A Kinshasa, un chauffeur de bus a un jour arrêté son engin pour permettre à ses convoyeurs de contrôler les passagers comme cela arrive bien des fois. Un passager lui a demandé d’opérer le contrôle pendant que le bus roulait, car il faisait chaud et la route était longue. Cela arrive souvent aussi. Mais cette fois-ci, le chauffeur a aussitôt donné cet ordre à ses convoyeurs : Descendez-moi ce Muluba ! Ils embêtent dans ce pays en se croyant une ethnie supérieure ! 18.

Des exemples de ce genre sont légion en Afrique. Mais ce qu’il conviendrait de retenir c’est que la culture traditionnelle négro-africaine, et avec elle l’ethnie, n’est pas intolérante. Elle n’enseigne pas l’intolérance.

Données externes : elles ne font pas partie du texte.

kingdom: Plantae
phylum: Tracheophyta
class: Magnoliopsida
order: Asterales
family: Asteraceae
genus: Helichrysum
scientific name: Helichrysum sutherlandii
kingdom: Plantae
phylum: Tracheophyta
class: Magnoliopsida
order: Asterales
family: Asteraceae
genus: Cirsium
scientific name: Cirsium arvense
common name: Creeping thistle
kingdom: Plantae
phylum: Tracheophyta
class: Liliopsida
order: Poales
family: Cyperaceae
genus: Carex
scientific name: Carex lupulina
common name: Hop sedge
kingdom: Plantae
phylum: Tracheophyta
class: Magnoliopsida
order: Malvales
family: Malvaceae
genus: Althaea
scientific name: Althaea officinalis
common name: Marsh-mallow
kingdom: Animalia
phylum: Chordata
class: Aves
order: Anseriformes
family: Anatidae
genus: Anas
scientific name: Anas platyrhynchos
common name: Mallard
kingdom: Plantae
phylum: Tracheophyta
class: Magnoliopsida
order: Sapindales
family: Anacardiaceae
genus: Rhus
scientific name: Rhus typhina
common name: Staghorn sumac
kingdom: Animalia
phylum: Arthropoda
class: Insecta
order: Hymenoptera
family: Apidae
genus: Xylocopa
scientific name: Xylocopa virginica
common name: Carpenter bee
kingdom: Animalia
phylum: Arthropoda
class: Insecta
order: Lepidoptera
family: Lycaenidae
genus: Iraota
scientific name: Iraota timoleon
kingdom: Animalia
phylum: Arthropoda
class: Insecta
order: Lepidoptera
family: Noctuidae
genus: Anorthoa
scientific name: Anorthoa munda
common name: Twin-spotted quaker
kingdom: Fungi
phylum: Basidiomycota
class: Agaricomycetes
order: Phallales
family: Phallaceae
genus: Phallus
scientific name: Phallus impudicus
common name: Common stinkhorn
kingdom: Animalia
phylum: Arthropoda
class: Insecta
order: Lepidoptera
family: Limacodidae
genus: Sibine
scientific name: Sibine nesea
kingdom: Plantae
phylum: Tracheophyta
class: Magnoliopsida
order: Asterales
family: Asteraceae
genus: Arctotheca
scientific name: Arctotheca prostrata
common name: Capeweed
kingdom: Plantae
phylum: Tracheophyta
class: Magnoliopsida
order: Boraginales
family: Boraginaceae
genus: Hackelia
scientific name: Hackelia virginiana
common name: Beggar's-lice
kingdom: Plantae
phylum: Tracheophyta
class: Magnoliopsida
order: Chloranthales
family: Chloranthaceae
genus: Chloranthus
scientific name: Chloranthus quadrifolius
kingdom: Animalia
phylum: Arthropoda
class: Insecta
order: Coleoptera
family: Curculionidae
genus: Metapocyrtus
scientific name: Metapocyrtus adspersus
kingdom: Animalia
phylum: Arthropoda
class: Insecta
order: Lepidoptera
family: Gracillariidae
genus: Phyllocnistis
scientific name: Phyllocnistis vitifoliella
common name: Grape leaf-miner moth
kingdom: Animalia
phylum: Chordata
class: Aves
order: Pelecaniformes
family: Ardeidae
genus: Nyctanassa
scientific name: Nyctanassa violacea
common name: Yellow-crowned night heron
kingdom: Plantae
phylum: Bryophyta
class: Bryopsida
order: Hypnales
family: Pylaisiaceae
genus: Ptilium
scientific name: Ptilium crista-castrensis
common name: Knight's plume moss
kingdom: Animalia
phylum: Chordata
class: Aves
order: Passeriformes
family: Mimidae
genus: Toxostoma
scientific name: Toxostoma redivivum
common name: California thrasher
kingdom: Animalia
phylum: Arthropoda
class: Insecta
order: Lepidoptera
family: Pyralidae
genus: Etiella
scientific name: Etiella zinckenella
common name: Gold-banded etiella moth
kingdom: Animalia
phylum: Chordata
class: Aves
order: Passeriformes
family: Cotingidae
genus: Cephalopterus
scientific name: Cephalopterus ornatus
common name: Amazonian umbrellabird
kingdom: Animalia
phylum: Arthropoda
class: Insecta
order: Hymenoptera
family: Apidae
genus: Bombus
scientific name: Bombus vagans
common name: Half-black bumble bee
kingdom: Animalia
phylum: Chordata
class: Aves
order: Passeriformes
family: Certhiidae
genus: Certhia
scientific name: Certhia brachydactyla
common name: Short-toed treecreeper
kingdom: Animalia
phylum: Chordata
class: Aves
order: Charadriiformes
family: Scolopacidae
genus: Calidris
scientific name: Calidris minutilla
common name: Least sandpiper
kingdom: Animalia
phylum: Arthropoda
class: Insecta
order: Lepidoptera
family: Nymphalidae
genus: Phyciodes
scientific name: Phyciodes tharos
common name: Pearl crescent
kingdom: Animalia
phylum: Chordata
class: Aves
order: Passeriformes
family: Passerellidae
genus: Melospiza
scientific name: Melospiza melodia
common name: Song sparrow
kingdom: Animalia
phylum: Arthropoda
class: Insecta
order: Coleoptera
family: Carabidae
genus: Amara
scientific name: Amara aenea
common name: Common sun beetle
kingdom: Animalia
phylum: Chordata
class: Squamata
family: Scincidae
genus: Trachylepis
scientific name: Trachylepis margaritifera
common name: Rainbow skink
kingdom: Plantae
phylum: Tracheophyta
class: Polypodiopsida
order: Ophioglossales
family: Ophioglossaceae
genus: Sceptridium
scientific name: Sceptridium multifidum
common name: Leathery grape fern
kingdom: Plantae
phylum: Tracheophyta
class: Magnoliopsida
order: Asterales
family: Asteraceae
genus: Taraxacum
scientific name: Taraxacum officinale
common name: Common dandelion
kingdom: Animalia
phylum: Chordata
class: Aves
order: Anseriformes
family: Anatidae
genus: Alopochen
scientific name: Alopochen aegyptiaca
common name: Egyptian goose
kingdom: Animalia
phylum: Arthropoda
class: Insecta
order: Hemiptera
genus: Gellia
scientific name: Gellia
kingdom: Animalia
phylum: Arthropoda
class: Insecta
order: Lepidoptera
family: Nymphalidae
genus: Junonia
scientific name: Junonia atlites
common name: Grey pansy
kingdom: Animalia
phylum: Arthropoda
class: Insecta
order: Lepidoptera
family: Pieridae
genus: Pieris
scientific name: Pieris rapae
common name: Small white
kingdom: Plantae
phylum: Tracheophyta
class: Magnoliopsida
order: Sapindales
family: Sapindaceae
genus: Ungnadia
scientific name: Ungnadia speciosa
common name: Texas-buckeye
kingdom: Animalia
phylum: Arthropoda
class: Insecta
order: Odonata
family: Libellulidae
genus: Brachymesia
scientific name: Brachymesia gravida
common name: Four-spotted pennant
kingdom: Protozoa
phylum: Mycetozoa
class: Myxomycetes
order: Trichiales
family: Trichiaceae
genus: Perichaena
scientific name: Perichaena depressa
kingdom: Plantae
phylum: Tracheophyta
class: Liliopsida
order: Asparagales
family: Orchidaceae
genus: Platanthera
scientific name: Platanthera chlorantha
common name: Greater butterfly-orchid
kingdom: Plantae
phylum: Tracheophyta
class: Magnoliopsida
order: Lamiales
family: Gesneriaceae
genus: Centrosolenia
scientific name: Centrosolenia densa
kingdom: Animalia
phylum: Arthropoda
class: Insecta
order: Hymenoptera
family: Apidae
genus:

2.2 L’irresponsabilité des dirigeants :

L’irresponsabilité des dirigeants négro-africains est le deuxième élément qui encourage la stigmatisation de l’ethnie. Précisons que nous entendons par dirigeants les élites politiques et intellectuelles. Dans toutes sociétés, elles ont un devoir de responsabilité qu’elles doivent manifester en portant celles-ci vers leur plein épanouissement. Tel était déjà le cas dans les sociétés traditionnelles négro-africaines.

Les élites dirigeantes doivent orienter leurs forces dans le seul intérêt de la communauté dans laquelle ils vivent et qu’ils servent. Leur comportement doit ainsi être exemplaire car ce sont des modèles, des références.

Les peuples ont des difficultés à se responsabiliser lorsque les dirigeants ne font pas preuve de leadership. Tout comme ils ont une grande capacité de mobilisation lorsque ceux-ci sont déterminés. Peut-on penser un seul instant que le combat pour les droits civiques des Noirs-américains aurait abouti dans les années 60 si les dirigeants du mouvement avaient fait preuve d’irresponsabilité ? Peut-on penser que Gandhi aurait mené son pays (l’Inde) à l’indépendance s’il avait été irresponsable ? Peut-on penser que l’apartheid en Afrique du Sud aurait été vaincu si les leaders sud-africains avaient fait preuve d’irresponsabilité ? Dans les trois cas, la réponse est simple : elle est négative.

Or, en Afrique subsaharienne, l’irresponsabilité ou l’incurie de la majorité des élites (élites politiques et intellectuelles) n’est plus à démontrer. Leur gestion de la chose publique suivant des logiques se distinguant, parfois de manière ouverte, parfois à mots couverts, de l’intérêt général ; tout comme l’ambigüité des rapports existant entre le pouvoir et l’opposition désarçonnent les citoyens. Ainsi, à titre d’exemple, dans l’ex-Zaïre, pendant que Tschisekedi (le chef de l’opposition) affirmait la journée que : « Il est exclu pour l’opposition de participer à un gouvernement où Mobutu joue un quelconque rôle. C’est un peu comme un bon fruit qui serait en contact avec un fruit pourri 19», la nuit, lui et ses amis « fraternisaient (…) avec le dictateur 20».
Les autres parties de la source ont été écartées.